#### [Source text]

Power towers: large luffing cranes for wind turbine work

Jinli Heavy Industries’ JLD1700 installing a 2 MW turbine standing at 95 metres. Photo: H-G Kessel

At the beginning of tower crane application for wind farm projects, this breed of crane was tried as an alternative to large mobile lattice boom cranes, on sites where space and access were restricted, writes Heinz-Gert Kessel.

The focus was to have high capacity at a short outreach. Converting a standard heavy lift tower crane into a wind turbine installation crane only needed a limited number of design changes. A good example is the Liebherr 630 EC-H70 of construction company Max Bögel in Germany. It has a strengthened short jib and a special trolley for multiple falls of rope to cope with the requested 70 tonne load, up from the standard version’s 50 tonnes capacity.

In China the FZQ series of 130 tonne high capacity luffing jib tower cranes, originally built for power plant boiler house construction, were repurposed for wind turbine installation. For both concepts one of the main design aspects was to minimise special features to redesign the crane quickly for general construction projects outside the wind turbine installation industry.

Already in its first prototype application, however, this approach highlighted the main disadvantage. The crane was originally designed for a project duration of at least 3 to 5 months. Mobilisation and demobilisation times could never compete economically with fast-rigging mobile cranes on wind turbine job sites that generally last just a week.

Adaptation of the standard tower crane concept for easier transport and faster rigging became more and more an essential feature when evaluating the viability of wind turbine tower crane concepts. A first breakthrough at manufacturer Liebherr was a flat top crane design instead of the standard saddle jib with tower head and pendants. This reduced the installation time of the crane upper.

Different luffer

Krøll in Denmark developed an alternative luffing jib design where the time-consuming reeving of the luffing rope was no longer needed. The pre-reeved bridle could rest on the A-frame where also the luffing winch was attached. A luffer allows boom outreach to be transformed into lifting height. It is a brilliant and fast solution to gain extra under hook height.

(Dataset records)
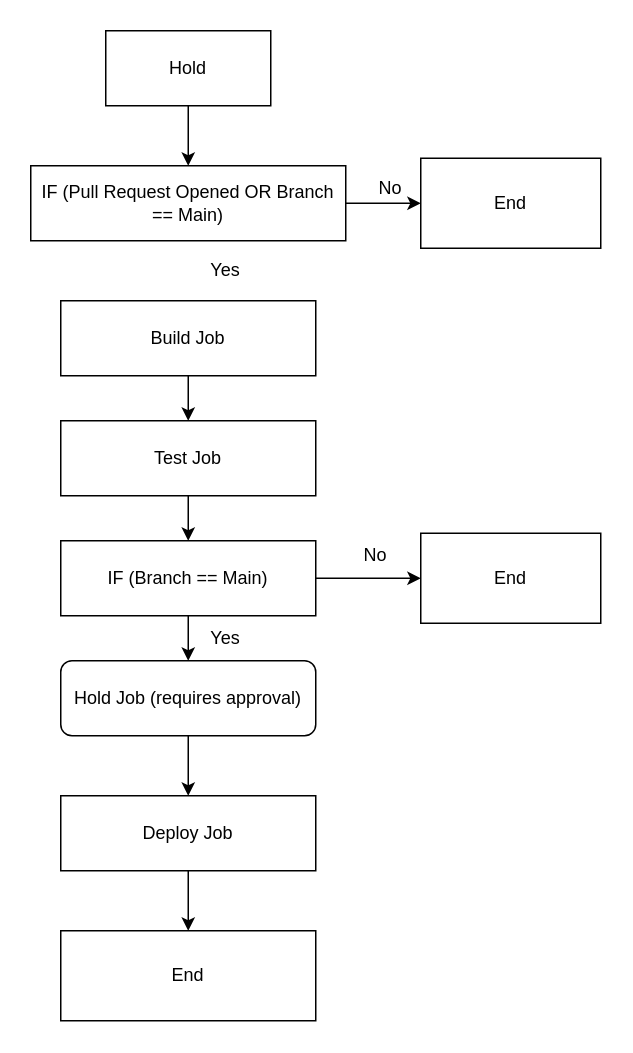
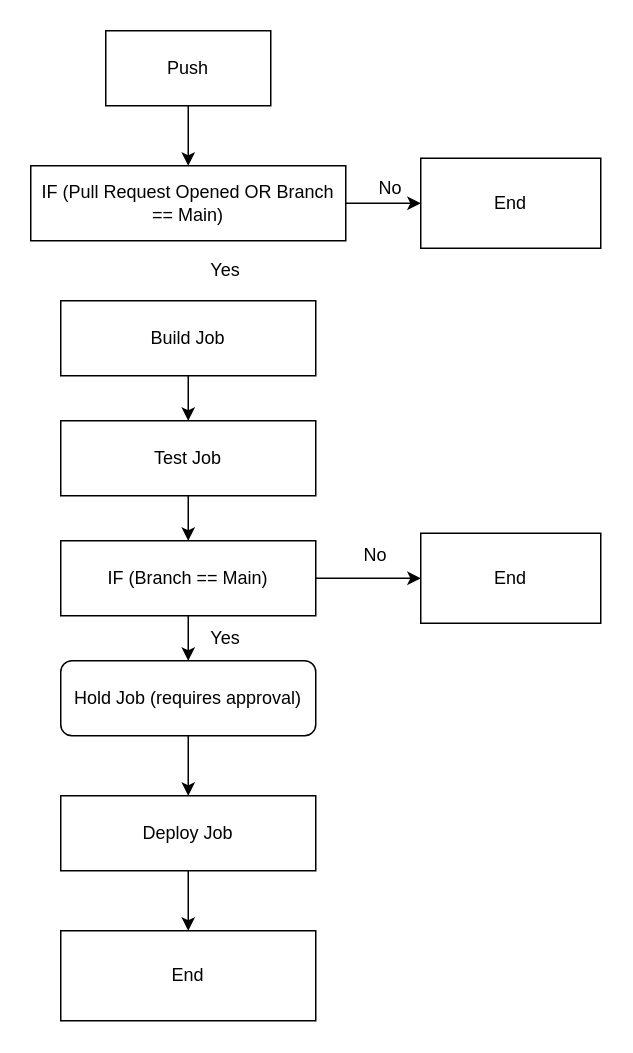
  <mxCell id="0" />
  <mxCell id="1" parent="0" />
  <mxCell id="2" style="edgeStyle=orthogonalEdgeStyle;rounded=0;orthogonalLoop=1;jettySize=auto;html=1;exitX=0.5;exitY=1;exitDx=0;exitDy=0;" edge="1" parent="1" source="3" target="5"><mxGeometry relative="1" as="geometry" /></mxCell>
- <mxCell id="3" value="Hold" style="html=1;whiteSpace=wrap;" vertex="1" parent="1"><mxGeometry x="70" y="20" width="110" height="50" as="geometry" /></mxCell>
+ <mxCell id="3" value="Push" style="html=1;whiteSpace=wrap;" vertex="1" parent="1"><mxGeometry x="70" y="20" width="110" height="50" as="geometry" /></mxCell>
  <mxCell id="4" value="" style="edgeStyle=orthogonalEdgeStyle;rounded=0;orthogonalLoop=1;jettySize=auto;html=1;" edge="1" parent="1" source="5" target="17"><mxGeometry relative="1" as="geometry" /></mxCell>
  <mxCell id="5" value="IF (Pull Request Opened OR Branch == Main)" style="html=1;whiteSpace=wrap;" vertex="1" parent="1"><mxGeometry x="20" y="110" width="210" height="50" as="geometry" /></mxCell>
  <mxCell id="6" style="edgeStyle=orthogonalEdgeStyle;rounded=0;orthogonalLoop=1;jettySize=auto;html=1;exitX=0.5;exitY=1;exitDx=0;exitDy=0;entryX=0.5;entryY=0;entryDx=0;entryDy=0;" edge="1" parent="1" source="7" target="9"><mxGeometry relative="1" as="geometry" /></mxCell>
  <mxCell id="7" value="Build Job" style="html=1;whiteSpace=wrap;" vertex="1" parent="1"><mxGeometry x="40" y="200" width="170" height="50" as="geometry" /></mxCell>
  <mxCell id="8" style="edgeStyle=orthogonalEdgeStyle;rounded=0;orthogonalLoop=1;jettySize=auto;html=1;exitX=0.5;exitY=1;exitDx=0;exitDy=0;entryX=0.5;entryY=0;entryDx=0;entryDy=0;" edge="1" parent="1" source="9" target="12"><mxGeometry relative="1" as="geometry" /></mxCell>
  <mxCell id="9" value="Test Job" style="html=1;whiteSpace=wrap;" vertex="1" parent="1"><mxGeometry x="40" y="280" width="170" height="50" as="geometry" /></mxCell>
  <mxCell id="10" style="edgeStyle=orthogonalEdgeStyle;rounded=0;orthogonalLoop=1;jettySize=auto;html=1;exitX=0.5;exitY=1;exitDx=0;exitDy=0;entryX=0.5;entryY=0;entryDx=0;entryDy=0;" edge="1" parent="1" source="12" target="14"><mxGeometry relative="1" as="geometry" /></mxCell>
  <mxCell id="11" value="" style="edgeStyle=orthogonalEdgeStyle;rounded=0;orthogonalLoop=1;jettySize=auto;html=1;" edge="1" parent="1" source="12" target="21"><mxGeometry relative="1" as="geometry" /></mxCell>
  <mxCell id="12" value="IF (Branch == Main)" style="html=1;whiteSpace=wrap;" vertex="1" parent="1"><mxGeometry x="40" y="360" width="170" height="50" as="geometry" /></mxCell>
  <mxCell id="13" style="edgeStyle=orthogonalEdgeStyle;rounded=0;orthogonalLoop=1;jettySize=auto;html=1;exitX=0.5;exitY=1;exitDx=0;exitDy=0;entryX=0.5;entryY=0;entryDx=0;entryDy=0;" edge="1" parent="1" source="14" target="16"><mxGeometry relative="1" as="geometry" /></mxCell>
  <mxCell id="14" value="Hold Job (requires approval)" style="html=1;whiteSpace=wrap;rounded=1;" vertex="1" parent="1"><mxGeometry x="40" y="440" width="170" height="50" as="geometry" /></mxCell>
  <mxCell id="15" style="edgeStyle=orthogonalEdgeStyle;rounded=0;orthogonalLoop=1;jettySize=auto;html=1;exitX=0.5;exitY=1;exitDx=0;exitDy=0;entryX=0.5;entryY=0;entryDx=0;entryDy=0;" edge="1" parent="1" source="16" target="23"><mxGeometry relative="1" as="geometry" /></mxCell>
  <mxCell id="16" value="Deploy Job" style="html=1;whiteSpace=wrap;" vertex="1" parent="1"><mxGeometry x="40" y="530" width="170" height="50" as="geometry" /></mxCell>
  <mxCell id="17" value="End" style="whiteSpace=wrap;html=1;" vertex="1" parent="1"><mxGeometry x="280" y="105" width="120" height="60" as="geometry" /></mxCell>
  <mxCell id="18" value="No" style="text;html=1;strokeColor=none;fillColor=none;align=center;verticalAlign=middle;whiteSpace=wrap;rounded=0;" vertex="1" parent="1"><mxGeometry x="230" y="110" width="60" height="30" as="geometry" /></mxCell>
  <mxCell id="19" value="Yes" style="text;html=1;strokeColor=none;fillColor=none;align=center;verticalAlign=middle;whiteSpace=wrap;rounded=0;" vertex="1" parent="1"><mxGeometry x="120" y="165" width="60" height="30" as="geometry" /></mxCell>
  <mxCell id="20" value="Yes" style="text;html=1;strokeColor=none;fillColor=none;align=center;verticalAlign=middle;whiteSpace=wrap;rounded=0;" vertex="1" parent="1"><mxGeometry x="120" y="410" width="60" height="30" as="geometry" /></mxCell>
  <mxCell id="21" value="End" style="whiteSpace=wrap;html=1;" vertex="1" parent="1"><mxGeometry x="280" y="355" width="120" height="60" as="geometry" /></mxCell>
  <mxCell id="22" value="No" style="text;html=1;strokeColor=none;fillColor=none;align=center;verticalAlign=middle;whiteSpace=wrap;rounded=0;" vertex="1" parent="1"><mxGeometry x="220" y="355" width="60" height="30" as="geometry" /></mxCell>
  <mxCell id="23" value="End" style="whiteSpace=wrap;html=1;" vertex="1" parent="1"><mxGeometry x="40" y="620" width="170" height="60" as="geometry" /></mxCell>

#### [Tasks]
1. Answer these questions using the crane article:
(a) What is the capacity of the standard version of the Liebherr 630 EC-H70?
(b) What were the FZQ series cranes originally built for?
(c) Which company in Denmark developed the luffing jib design that no longer needed reeving of the luffing rope?
2. Quote the crane article from "Adaptation of the" down to "under hook height.".
3. Continue the article on luffing cranes for wind turbine work, starting after its last sentence.

#### [Results of the exercise]
1.
(a) 50 tonnes
(b) Power plant boiler house construction
(c) Krøll

2.
Adaptation of the standard tower crane concept for easier transport and faster rigging became more and more an essential feature when evaluating the viability of wind turbine tower crane concepts. A first breakthrough at manufacturer Liebherr was a flat top crane design instead of the standard saddle jib with tower head and pendants. This reduced the installation time of the crane upper.

Different luffer

Krøll in Denmark developed an alternative luffing jib design where the time-consuming reeving of the luffing rope was no longer needed. The pre-reeved bridle could rest on the A-frame where also the luffing winch was attached. A luffer allows boom outreach to be transformed into lifting height. It is a brilliant and fast solution to gain extra under hook height.

3.
Additional under hook height was realised by Krøll for the first time when introducing the distinctive boom nose jib tip section to provide more clearance from the load at the maximum under hook height.

The above two design concepts were later integrated in all subsequently released Chinese wind turbine tower cranes. These included similar looking cranes from Jinli Heavy Industries, XCMG, Yongmao, Sany and Zoomlion.

Zoomlion LW2340-180 undercarriage on a narrow mountain wind power project. Photo: H-G Kessel

Yongmao STF3080 with a 200 tonne capacity to an under hook height of 200 metres. This crane incorporates common design features pioneered by Krøll. Photo: H-G Kessel

Depending on the dimensions of the mast system, a common maximum free standing under hook height for top slewing luffing jib wind turbine cranes seems to be 180 to 200 metres. Load capacity is usually between 180 and 200 tonnes.

Above 140 tonnes lifting capacity the crane’s components tend to be all oversize for transport. An advantage of luffers over conventional tower cranes is that fewer mast sections are needed to achieve the required hub lifting height. It also saves installation time for jacking the crane.

Free-standing tower cranes generally provide the most flexibility for wind turbine tower design. As wind turbines get taller, however, more costly and stronger mast sections must be used. In many cases this means a longer rigging time and more abnormal transport loads, all again adding to the mobilisation cost.

Still a major disadvantage exists concerning the tower crane base when comparing it to a large mobile lattice boom crane. Mobile cranes can generally be moved from one turbine to the next at least partially rigged. A tower crane must be completely dismantled, including its large and heavy base.

To help speed up the process two tower crane bases can be applied on wind projects. While one is in use the second one can be reinstalled at the next job site. Such a crane concept will clearly not be as economical as it should be. More recently, special mobile tower crane bases have been designed or are in development. The success of such designs under real site conditions will depend on the size of the crane and the preferred technical solution.

Ways of moving

In Japan two tower crane mobilisation concepts have been prototyped. They incorporate wheeled self propelled modular transporter (SPMT) for relocating turbine tower cranes. Shimizu Corporation completed its S-movable Tower crane. It is a large 1,800 tonne-metre class mobile tower crane for onshore wind turbine installation in the 5 to 7 megawatt class.

Designed to be earthquake proof the new crane lifts 145 tonnes at 12.5 metres radius to a height of 152 metres. That makes it the largest and highest self-supporting tower crane in Japan. It is a joint development between SC Machinery and IHI Transport Machinery.

Field testing of the crane concept is underway and the companies are test relocating the crane using SPMT in the Shingu District of Japan, on the Kure city shipyard side. The complete upper crane remains installed so the crane only climbs down into its lowest position and the diagonal bracings and the legs of the base are disconnected. It is then ready to quickly move to the next site. The relocation cycle is shortened by about six days, according to Shimizu Corporation.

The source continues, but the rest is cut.